What Shabbos described on campus is not merely a Jewish problem. It’s an American problem. It means the institutions tasked with protecting individual rights have decided that some individuals are less worth protecting. Once that principle is in place, it will be applied to others. It always is.
Watch the episode. Not because anyone delivers a knockout blow, but because it’s a nearly perfect snapshot of where we are. Two people who both believe they’re defending freedom. One sharpened by adversity and serious education. One failed by institutions that should have done the same for him but chose to indoctrinate instead. The canary is singing. I hope someone is listening.
Peter
This is phenomenal Peter thank you!! I just having a "debate" with my 20 yr old son about the Epstein Files, billionaires, and the ruling class who buy off all the politicians who are all "liars" anyway. Although he was sent to a classical christian school where formal logic was taught starting in 6th grade, once he got into high school(and now university)and the consistency of the iphone things have gone off the rails a bit. He has big half formed ideas and a lot of "ideology" based on those half formed ideas (many of which he gets from his "feeds"). We have good debates and I appreciate this piece of advice Peter gives: "Part of being a considerate thinker is presenting the best version of your opponent’s argument, not the worst version of their delivery". This worked well for me today and I hope he picks it up too. This is the best gift we can give our kids... the gift of logic and reason.
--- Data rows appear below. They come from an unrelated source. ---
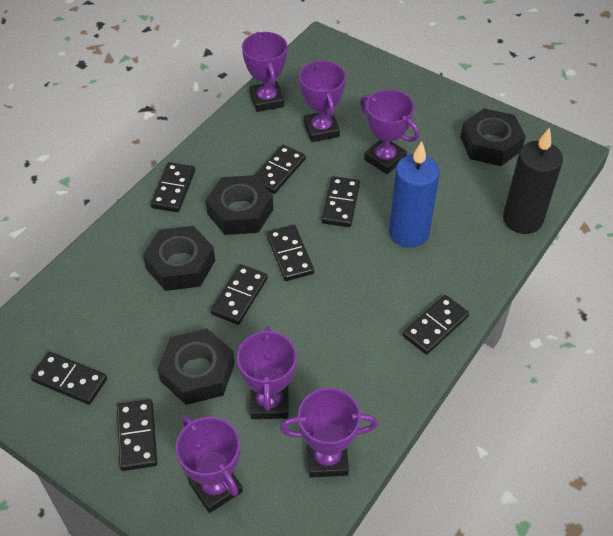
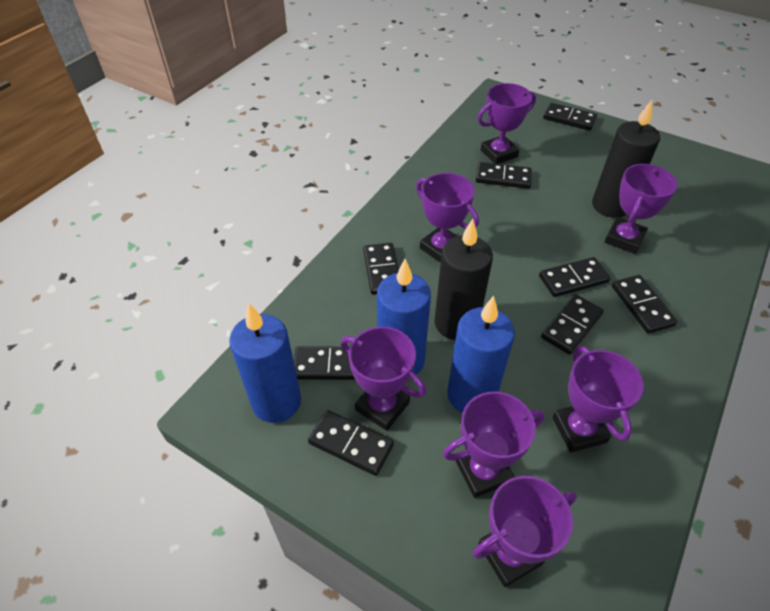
black candle: [503,127,563,234] = 1 -> [434,219,493,340] [592,100,660,218] = 2
black nut: [143,226,215,291] [158,328,235,405] [206,175,273,235] [460,108,526,166] = 4 -> none = 0
blue candle: [389,141,440,248] = 1 -> [229,304,301,423] [377,259,431,375] [447,296,515,413] = 3
purple trophy: [176,416,243,513] [237,326,297,419] [242,32,287,112] [280,388,378,478] [299,60,346,142] [360,89,419,174] = 6 -> [341,327,426,431] [416,173,479,263] [443,392,544,498] [473,476,577,587] [477,83,536,164] [553,346,644,453] [604,164,678,254] = 7

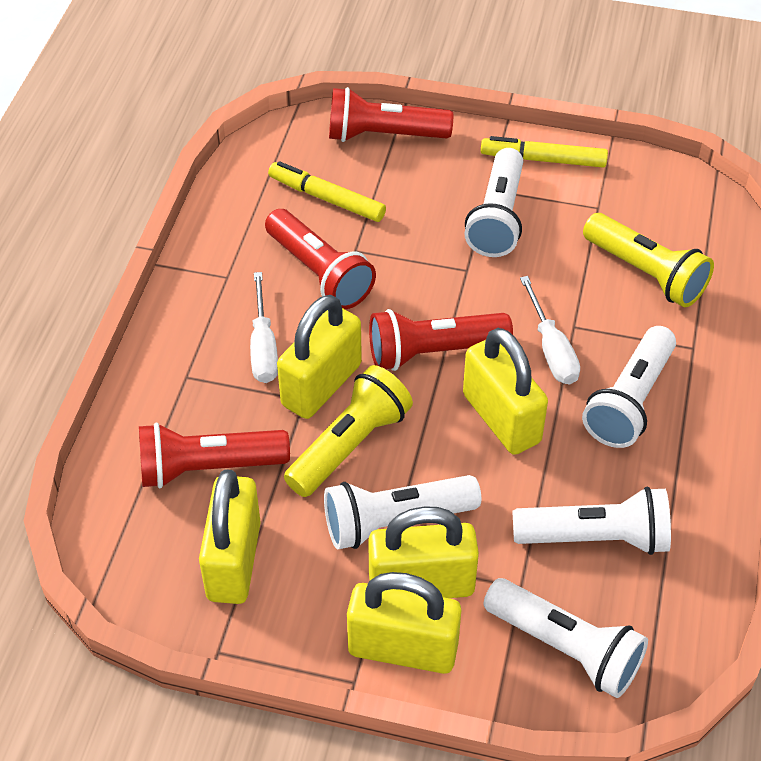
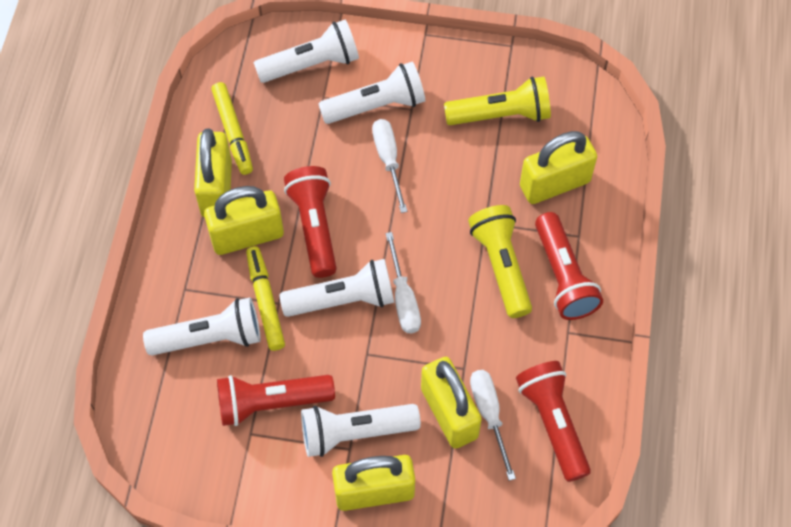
white screwdriver: [250,272,278,383] [520,276,580,384] = 2 -> [372,119,407,213] [386,232,421,333] [470,370,516,481] = 3

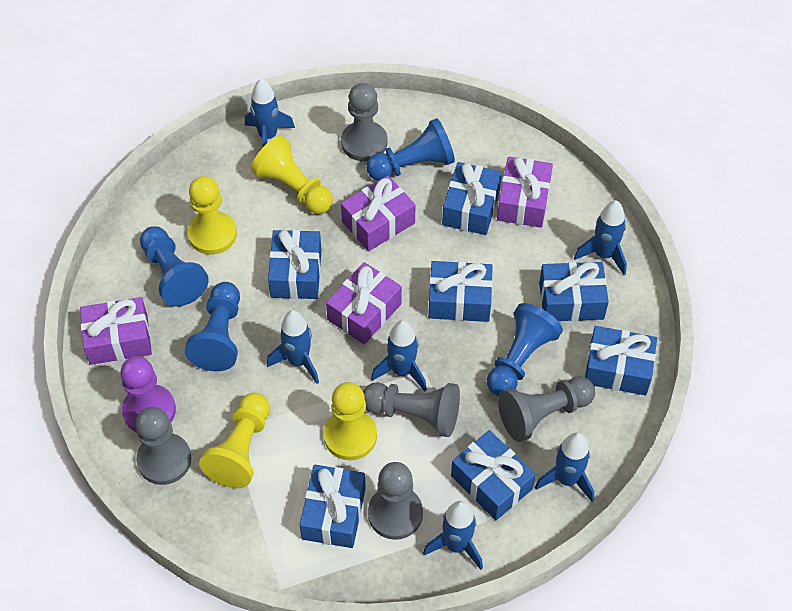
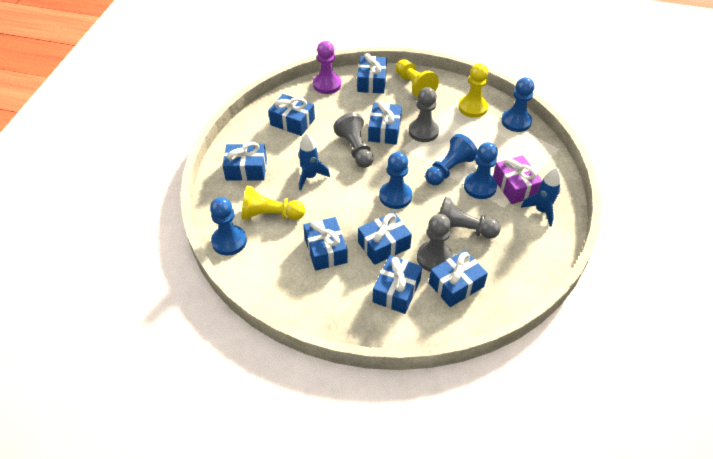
blue gift: [268,230,322,299] [300,465,366,548] [428,261,493,322] [442,162,502,235] [451,430,536,520] [539,262,609,321] [585,326,657,395] = 7 -> [222,142,267,181] [268,94,315,136] [303,217,348,271] [357,53,387,94] [358,212,412,265] [368,100,402,144] [373,255,422,314] [429,250,488,307] = 8
blue pawn: [140,226,209,307] [185,282,240,371] [366,118,455,181] [487,303,563,396] = 4 -> [210,197,247,256] [379,152,412,209] [425,134,477,185] [464,142,498,199] [501,77,535,132] = 5
blue rocket: [245,79,295,148] [267,310,319,384] [371,320,427,391] [423,501,483,570] [535,432,594,502] [574,200,627,275] = 6 -> [298,133,330,190] [521,167,561,227] = 2
grey pawn: [136,407,191,485] [341,83,388,161] [363,382,460,437] [368,462,423,540] [498,376,595,442] = 5 -> [333,113,374,168] [409,87,439,142] [417,214,453,272] [439,197,501,239] = 4
purple gift: [80,297,152,365] [326,262,402,344] [341,175,415,251] [497,157,553,228] = 4 -> [493,155,543,204] = 1
yellow pawn: [187,176,237,255] [199,393,270,488] [251,136,333,214] [324,382,377,460] = 4 -> [242,186,305,220] [396,59,439,98] [458,63,488,118] = 3

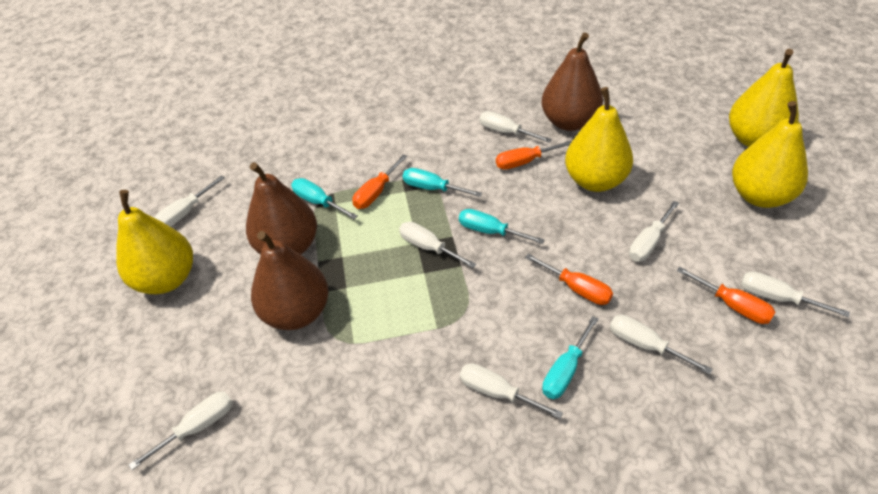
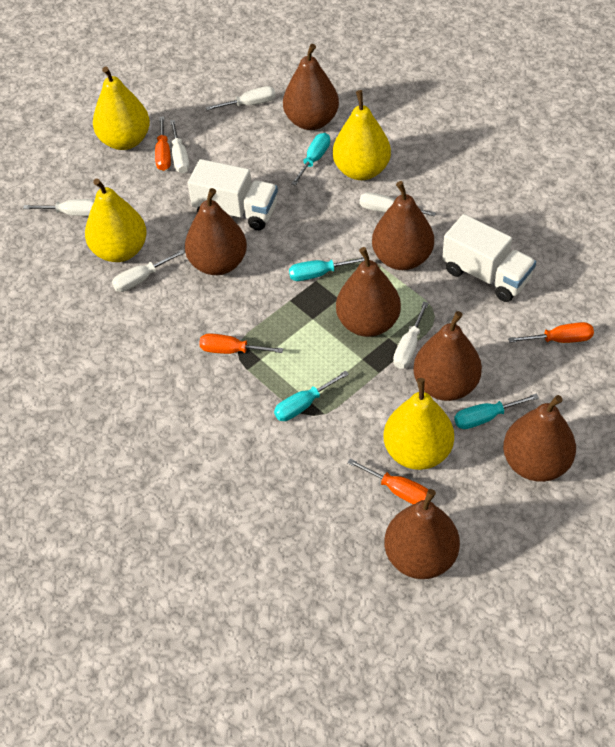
brown pear: [246,162,317,255] [251,231,329,330] [541,32,603,131] = 3 -> [185,188,247,275] [283,44,339,130] [336,247,401,337] [372,181,434,270] [384,489,460,579] [413,311,482,401] [503,395,576,482] = 7
white screwdriver: [129,392,233,470] [154,175,225,227] [399,222,477,268] [460,363,563,419] [479,111,552,143] [610,315,713,375] [629,201,679,262] [741,271,850,317] = 8 -> [23,199,95,216] [112,250,185,292] [170,120,190,173] [206,86,276,111] [360,192,436,217] [393,302,429,369] = 6
white truck: none = 0 -> [188,159,278,230] [442,214,536,302] = 2

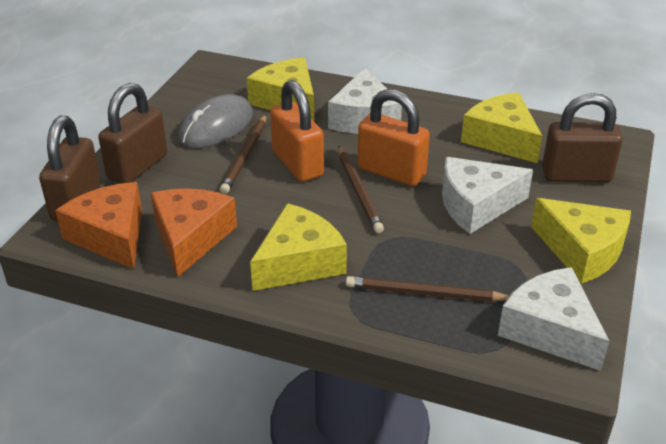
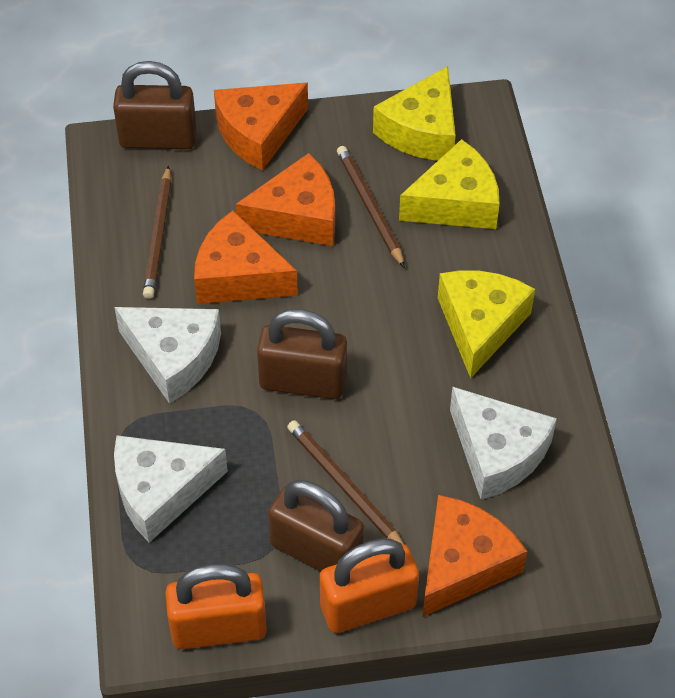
grey mouse: [178,94,253,148] = 1 -> none = 0
orange cheese: [55,182,142,269] [151,188,237,277] = 2 -> [194,210,298,304] [214,83,308,171] [235,153,335,246] [422,495,527,617] = 4
yellow cheese: [247,57,314,121] [250,203,347,291] [461,93,542,163] [531,198,631,284] = 4 -> [373,66,456,161] [399,139,500,229] [438,270,535,379] = 3

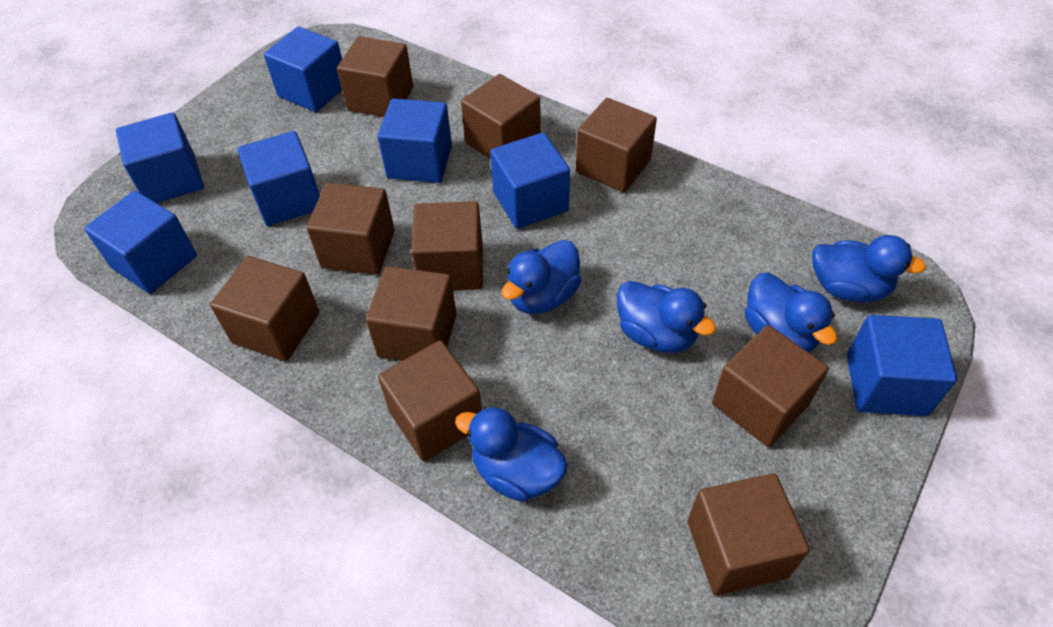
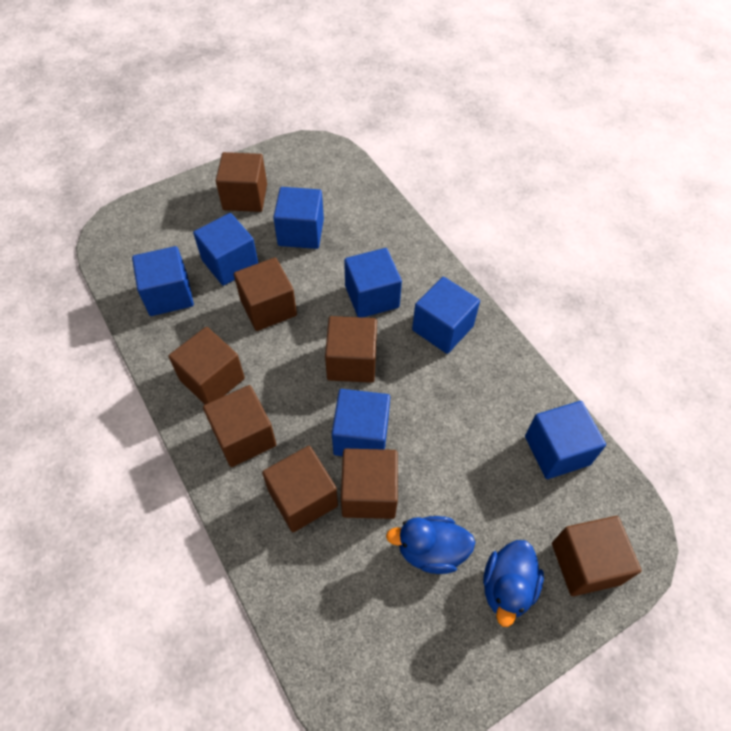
blue duck: [455,407,568,502] [502,240,582,314] [617,281,716,353] [745,273,837,352] [812,235,926,302] = 5 -> [386,516,475,574] [483,540,544,627] = 2
brown cube: [210,256,319,361] [306,183,395,275] [337,36,413,117] [366,266,457,361] [378,340,482,462] [411,201,483,290] [461,74,541,159] [576,98,657,193] [687,473,809,595] [712,325,829,447] = 10 -> [168,327,245,404] [203,385,276,467] [216,152,267,212] [234,257,297,331] [262,446,338,532] [325,316,377,383] [341,449,398,519] [552,516,642,596] = 8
We may be at the end of the age of reason. What many people don’t understand about LLMs is that they don’t spit out “truth”; they spit out a synthesis of what they have been fed. Garbage in, garbage out. The only real defense against this is being able to reason, something which appears to have fallen out of favor (to a degree few people are capable of understanding).
I hope that you keep exploring forbidden topics (as you’ve done for years, going back to your exposé on academic publishing). These are, indeed, dangerous times, and we desperately need more heterodox thinkers, not more sheeple.